Lo que se ve y no se ve de un Rastrillo

Llevábamos un verano caritativo con el calor pero el domingo, con los primeros rayos de sol de la mañana, ya era fácil intuir que nos acercamos al día de San Lorenzo y que el calor nos acompañaría durante la jornada de Rastrillo. La frondosa vegtación del parque central de Marbella fue un aliado permanente pero en los escasos espacios por los que se colaba el sol todos hablaban el mismo idioma: ¡uf qué calor!

Un Rastrillo solidario es una operación compleja inimaginable para quienes pasean por los puestos y tras mirar y remirar libros o películas que hace un mes se vendían en la tienda con aire acondicionado a 20 ó 25 euros y se ofrecen aquí a un euro, se consultan entre los miembros de la familia como si estuvieran decidiendo la compra de un piso. Se podría escribir un libro de Sociología sólo con observar comportamientos: desde los que compran únicamente por hacer una obra solidaria y entregan el doble de lo que cuesta lo que se llevan, hasta quienes regatean lo que sólo en materia prima, transporte y trabajo personal ha costado muchísimo más de lo que se pide por ello.

Un Rastrillo comienza a prepararse casi con un mes de antelación: hay que establecer qué voluntarias podrán atenderlo y por cuántas horas del domingo;  de qué puesto se harán cargo; por quién podrán ser sustuidas si les surge un imprevisto. Qué mercancía se llevará, qué medios de transporte son necesarios para ello, concertar y coordinar su contratación, qué elementos accesorios son precisos y tenerlos todos preparados a su tiempo; el almuerzo y los refrigerios de media mañana y media tarde para las voluntarias; el equipo de ususarios que participarán en la carga y descarga de los mostradores y las mercancías y quiénes serán sus responsables, teniendo en cuenta que ningúno puede quedarse solo ni un minuto, como parte del tratamiento. La ubicación de cada sección, los manteles, las etiquetas, los precios… Y, de todo, de todo, lo más duro es recoger lo no vendido, y limpiar el parque al final de la noche, y descargarlo en el almacén, cuando los huesos son astillas puntiagudas y los músculos ya no responden a las instrucciones del cerebro.

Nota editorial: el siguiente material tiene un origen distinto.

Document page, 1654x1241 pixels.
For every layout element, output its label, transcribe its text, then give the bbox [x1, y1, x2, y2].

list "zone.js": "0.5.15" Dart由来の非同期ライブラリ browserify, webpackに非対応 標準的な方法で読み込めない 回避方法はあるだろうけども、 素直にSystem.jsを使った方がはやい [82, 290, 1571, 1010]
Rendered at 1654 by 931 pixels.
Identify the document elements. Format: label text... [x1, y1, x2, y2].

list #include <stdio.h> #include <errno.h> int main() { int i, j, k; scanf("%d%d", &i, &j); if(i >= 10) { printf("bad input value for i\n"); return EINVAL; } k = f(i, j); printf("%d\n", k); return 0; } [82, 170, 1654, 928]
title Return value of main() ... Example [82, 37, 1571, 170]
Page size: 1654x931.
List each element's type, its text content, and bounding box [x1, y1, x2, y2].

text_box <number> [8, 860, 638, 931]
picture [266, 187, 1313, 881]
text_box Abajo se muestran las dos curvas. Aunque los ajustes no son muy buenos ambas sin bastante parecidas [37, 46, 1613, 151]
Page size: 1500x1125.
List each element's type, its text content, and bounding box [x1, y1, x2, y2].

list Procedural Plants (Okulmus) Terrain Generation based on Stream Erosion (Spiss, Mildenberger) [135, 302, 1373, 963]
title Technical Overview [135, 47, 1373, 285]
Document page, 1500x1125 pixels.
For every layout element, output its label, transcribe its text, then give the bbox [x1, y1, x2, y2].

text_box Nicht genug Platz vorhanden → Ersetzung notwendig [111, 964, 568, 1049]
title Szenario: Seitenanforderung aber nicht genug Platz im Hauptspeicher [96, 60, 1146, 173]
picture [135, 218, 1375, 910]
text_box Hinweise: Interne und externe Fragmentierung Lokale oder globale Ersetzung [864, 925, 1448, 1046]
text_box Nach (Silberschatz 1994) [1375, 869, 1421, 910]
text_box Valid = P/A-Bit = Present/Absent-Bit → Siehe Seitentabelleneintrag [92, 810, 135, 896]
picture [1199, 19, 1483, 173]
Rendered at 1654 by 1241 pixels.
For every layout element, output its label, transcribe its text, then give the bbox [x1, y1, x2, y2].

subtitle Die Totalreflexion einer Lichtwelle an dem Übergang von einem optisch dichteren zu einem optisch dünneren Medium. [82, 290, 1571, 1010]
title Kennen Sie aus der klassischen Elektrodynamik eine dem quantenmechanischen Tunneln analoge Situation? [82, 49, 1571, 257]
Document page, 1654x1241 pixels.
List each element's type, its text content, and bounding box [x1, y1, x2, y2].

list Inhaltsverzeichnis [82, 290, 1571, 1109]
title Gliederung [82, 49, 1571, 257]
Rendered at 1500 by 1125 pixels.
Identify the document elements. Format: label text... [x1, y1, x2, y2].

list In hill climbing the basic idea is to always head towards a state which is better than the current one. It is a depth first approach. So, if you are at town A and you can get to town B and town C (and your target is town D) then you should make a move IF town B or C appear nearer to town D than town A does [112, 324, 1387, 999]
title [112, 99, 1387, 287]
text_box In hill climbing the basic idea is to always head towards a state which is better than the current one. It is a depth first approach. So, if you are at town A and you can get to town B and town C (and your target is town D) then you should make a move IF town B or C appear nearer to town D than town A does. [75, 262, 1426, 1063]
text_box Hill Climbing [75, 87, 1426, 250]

Al final de cada domingo de Rastrillo nos acercamos todos a Bernardo, “el cajero”, con mirada esperanzadora: ¿cuánto? Bernardo, el hombre que nunca se inmuta por fuera pero lleva la procesión por dentro, suele contestar, “no ha estado mal”. Ayer, sin que la más mínima brisa se apiadara de nosotros, con un outlet en el palacio de congresos, con la playa a 50 metros, con la feria del libro, con la feria de las tapas, con alternativas infinitas, se obtuvieron unos ingresos brutos de 7.553 euros, un 8,5% más que en el Rastrillo de agosto del año pasado. ¡Menos mal! Fue duro, durísimo, pero valió la pena. La nómina y los seguros sociales de agosto están salvados.

Gracias a todas las personas que se acercaron a la Alameda, a las que compraron y a las que no, a las que nos felicitaron por el trabajo que hacemos, a las que desconfiaron de nosotros, a nuestros chicos que dan sentido a lo que hacemos, a sus familias, a las voluntarias que hacen posible que podamos seguir trabajando por esta causa después de 30 años, a Manolo Cardeña y Adriana que repartieron ánimo, besos y abrazos, a Ángel Mora que llegó directamente de su duatlon para estar un rato con nosotros, a Pepe Berrocal que vive Horizonte desde el fondo de su corazón, a José Manuel y Bea, el diseñador de nuestro logo “30 años” que a pesar de las molestias propias de un comienzo de embarazo, -¡enhorabuena!-, no quisieron dejar de visitarnos, y, aún con el riesgo de que proteste con toda su fuerza habitual cuando vea su nombre aquí, gracias a María Eugenia, porque pierde tres kilos de peso en cada Rastrillo y no porque no coma, sino porque no vive hasta que la última luz ha quedado apagada.

Gracias a todos quienes no han sido citados aquí. Un Rastrillo es mucho más de lo que se ve. Sólo con un esfuerzo colectivo, voluntario y sobrehumano es posible ponerlo en la Alameda seis veces al año. Gracias.